The device of claim 17 , wherein the parameter representing the fidelity of the depth information of the view is a Boolean value indicating whether the depth fidelity is fully reliable or partially reliable.

The device of claim 18 , wherein a contribution of a partially trusted view is ignored.

The device according to claim 18 or 19, wherein the fully reliable view with the lowest depth information is used, provided that multiple views are fully reliable.

The device of claim 17 , wherein the parameter representing the fidelity of the depth information of the view is a numerical value representing the reliability of the depth fidelity of the view.

The device of claim 21 , wherein the contribution of each view is proportional to a numerical value associated with the view.

As a data stream,
- data representing the multi-view frame; and
- a data stream comprising metadata associated with said data, said metadata comprising, for each view of a multiview frame, a parameter representing the fidelity of depth information conveyed by said view.

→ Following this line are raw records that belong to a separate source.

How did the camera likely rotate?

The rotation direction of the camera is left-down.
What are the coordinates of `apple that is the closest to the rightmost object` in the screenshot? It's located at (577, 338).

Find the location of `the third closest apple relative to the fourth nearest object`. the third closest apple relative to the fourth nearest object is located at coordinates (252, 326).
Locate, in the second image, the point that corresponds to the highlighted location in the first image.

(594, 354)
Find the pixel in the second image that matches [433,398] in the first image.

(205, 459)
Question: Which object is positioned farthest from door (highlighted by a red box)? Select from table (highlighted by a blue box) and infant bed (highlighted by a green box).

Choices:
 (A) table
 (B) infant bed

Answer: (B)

24. The data stream of claim 23, wherein the metadata includes information indicating whether parameters are provided for each view of a multiview frame and, if so, for each view, parameters associated with the view.

The data stream according to claim 23 or 24, wherein the parameter representing the fidelity of the depth information of the view is a Boolean value indicating whether the depth fidelity is fully reliable or partially reliable.

The data stream according to claim 23 or 24, wherein the parameter representing the fidelity of the depth information of the view is a numerical value representing the reliability of the depth fidelity of the view.